Here was a real showman. Oyvind was in total control and he had the ability to communicate to his audience through the complex rhythms of the work in a very engaging way. Along with the solo bass playing that was still to come, this way this reviewers highlight of the night.

Ferdinand ‘Jelly Roll’ Morton’s ‘Black Bottom Stomp’ was stunning in its execution as was the virtuoso playing of bass player Magnus Brandseth and the authentic Bix Beiderbecke rep player! 
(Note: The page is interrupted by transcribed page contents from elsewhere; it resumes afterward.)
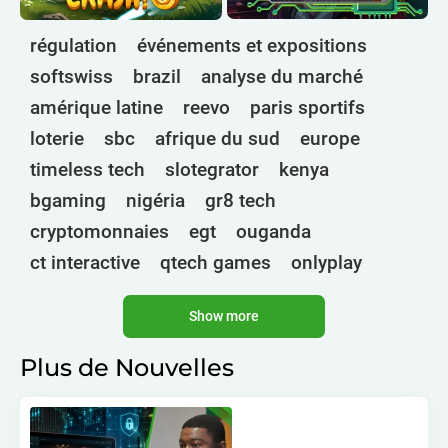
régulation
événements et expositions
softswiss
brazil
analyse du marché
amérique latine
reevo
paris sportifs
loterie
sbc
afrique du sud
europe
timeless tech
slotegrator
kenya
bgaming
nigéria
gr8 tech
cryptomonnaies
egt
ouganda
ct interactive
qtech games
onlyplay
botswana
inde
endorphina
ghana
Show more
mancala gaming
elk
nolimit
altenar
technologies
golden race
bragg
Plus de Nouvelles
3 oaks gaming
côte d'ivoire
esports
gamebeat
atomic slot lab
tanzanie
In the programme the following item, ‘Absolut Magnus’ was dubbed as a ‘surprising musical treat’ and the end result was phenomenal bass playing with the soloist leaving the audience dumbstruck with his technique.  This treat should prove to be one of the highlights of the DVD from the weekend.

The bands final three numbers were featured recently as the band retained its SIDDIS title.  ‘Champagne Charlie’, a delightfully cheeky little number arranged by Svein Herik Giske - 'Chiquillin de Bachin', a song about a homeless boy who used to walk around a restaurant in Buenos Aries, cleverly arranged by Reid Gilje, and finally, some exquisite Spanish music in ‘El Camino Real’ - music from the pen of Alfred Reed arranged by the band’s soprano player, Frode Rydland.

For the encore (and the band could have played more than one to be honest such was the audience’s reception) the band performed a cracking work which in English translates to ‘Angel of Death’. On this occasion it was most apt as they had killed off Grimethorpe.

Frank Renton was on great form building a friendly, warm rapport with the audience (especially once he’d started giving out the football updates from Israel for those interested) and so were the Eikanger-Bjorsvik.  It was a pleasure to hear them on this type of form.

The Norwegians may not have taken the title the following day but they made many friends during the night and will no doubt be welcomed back with open arms to the North East by anyone who heard them both during this concert and the following day. As for Grimethorpe – this was a bit of a wake up call.